An ultracompact beamsplitter – the smallest one in the world – has been designed and fabricated by researchers in the US. Using a newly developed algorithm, the team built the smallest integrated polarization beamsplitter to date, which could allow computers and mobile devices of the future to function millions of times faster than current machines.
Beamsplitters divide light waves into two separate channels of information, and will be crucial for the development of so-called silicon photonic chips that compute and shuttle data using light instead of electrons. “Light is the fastest thing you can use to transmit information,” says Rajesh Menon, an electrical and computer engineer at the University of Utah. “But that information has to be converted to electrons when it comes into your laptop. In that conversion, you’re slowing things down.

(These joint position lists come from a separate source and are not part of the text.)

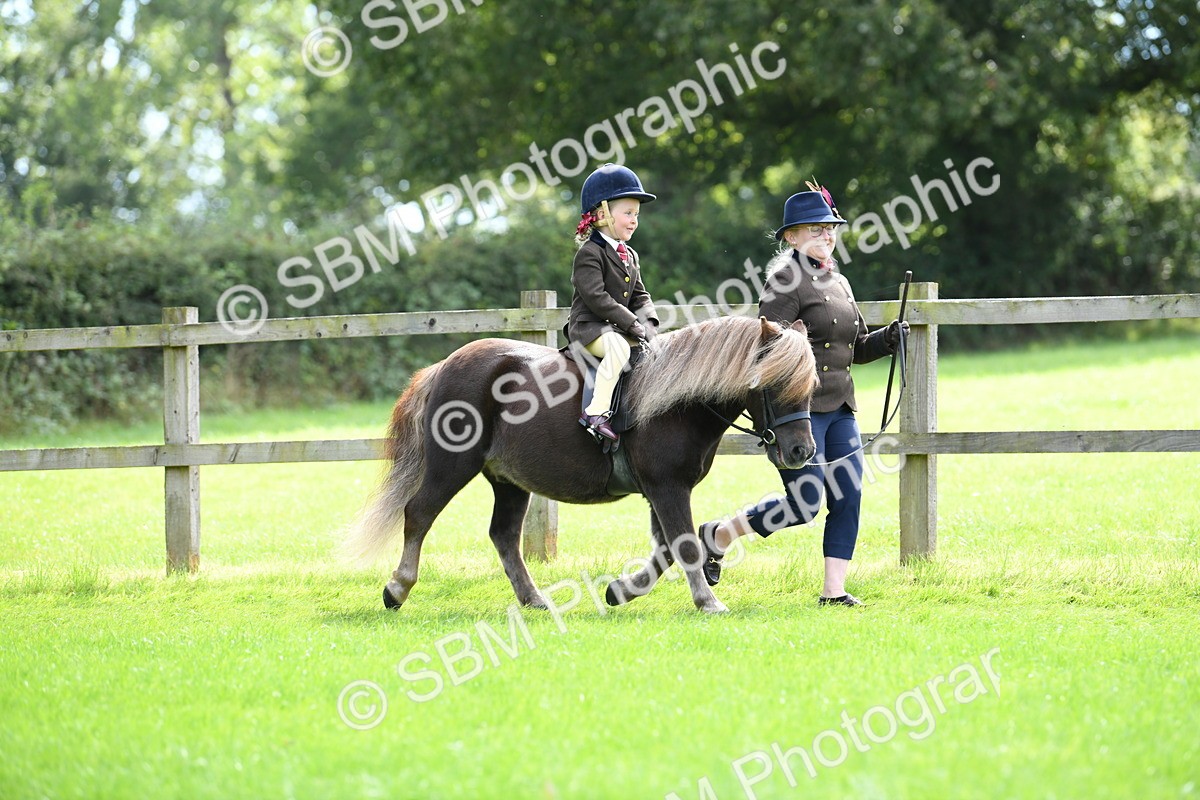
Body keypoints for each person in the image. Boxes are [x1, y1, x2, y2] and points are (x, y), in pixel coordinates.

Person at [699, 182, 907, 606]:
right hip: (799, 412)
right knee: (806, 503)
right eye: (815, 229)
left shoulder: (841, 281)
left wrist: (886, 339)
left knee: (848, 497)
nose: (826, 235)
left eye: (830, 228)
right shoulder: (784, 281)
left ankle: (834, 591)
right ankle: (718, 535)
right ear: (791, 237)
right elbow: (767, 346)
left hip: (841, 408)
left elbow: (855, 347)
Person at [566, 163, 660, 442]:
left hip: (617, 328)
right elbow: (597, 298)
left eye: (637, 214)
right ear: (602, 214)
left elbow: (640, 295)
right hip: (589, 329)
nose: (634, 220)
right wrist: (632, 323)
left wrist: (650, 323)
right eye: (628, 213)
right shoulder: (589, 253)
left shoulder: (629, 254)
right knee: (619, 348)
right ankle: (596, 413)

The vision is to do everything in light.”
Light maze
Silicon photonics could significantly increase the power and speed of machines such as supercomputers and data-centre servers. In theory, devices employing such chips should not only be faster, but also consume far less power as well. Measuring only 2.4 × 2.4 μm2, the new beamsplitter is nearly 50 times smaller than any beamsplitter created to date. It also has an unorthodox maze-like shape. “Most polarizing beamsplitters do not look like this today,” says Menon. “We wanted our device to be as easy as possible to fabricate using existing techniques, and to be as efficient as possible.”
To do this, Menon and his team created an algorithm that tried various geometries, until it found the smallest and most efficient design. Menon described this process as a “smart” search, explaining that “the ‘smartness’ is important because there are too many possibilities to try and the alternatives would take a very long time.” As the design takes existing manufacturing techniques into account, the team says its beamsplitter could be produced on an industrial scale almost as inexpensively as electronic transistors are today.
Tech library
Menon noted, however, that many other technological advances will be needed before a fully photonic computer is possible. “For our device to be utilized fully, we need a whole library of other complementary devices, all of which are highly miniaturized and efficient. These devices will enable different functions such as bending the light, splitting the light, transporting light, modulating the light, and so on,” Menon says. “Once such a library is available to designers, one can expect them to put such devices together into functional circuits. That’s when the most fun and unexpected results will come.”
Andrea Alù, a researcher at the University of Texas, Austin, who did not participate in the research, thinks the team’s algorithm could have other uses as well. Last year, Alù and his collaborators proposed the idea of designing artificial materials that can perform mathematical operations as light propagates through them. “I believe the concept pushed forward by Menon and his colleagues is not limited to polarization control,” says Alù. He told physicsworld.com that it may also be “a viable platform to imprint mathematical operations of choice on a CMOS compatible chip” – a widely used type of semiconductor.
Zongfu Yu, an electrical and computer engineer at the University of Wisconsin-Madison who was also not involved in the study, called the new beamsplitter design a significant advance in silicon photonics. He adds that the work shows, for the first time, that “computational optimization can be used to achieve ultra-compact devices that are absolutely beyond the intuition of even the most experienced device designer”.
The research is published in Nature Photonics.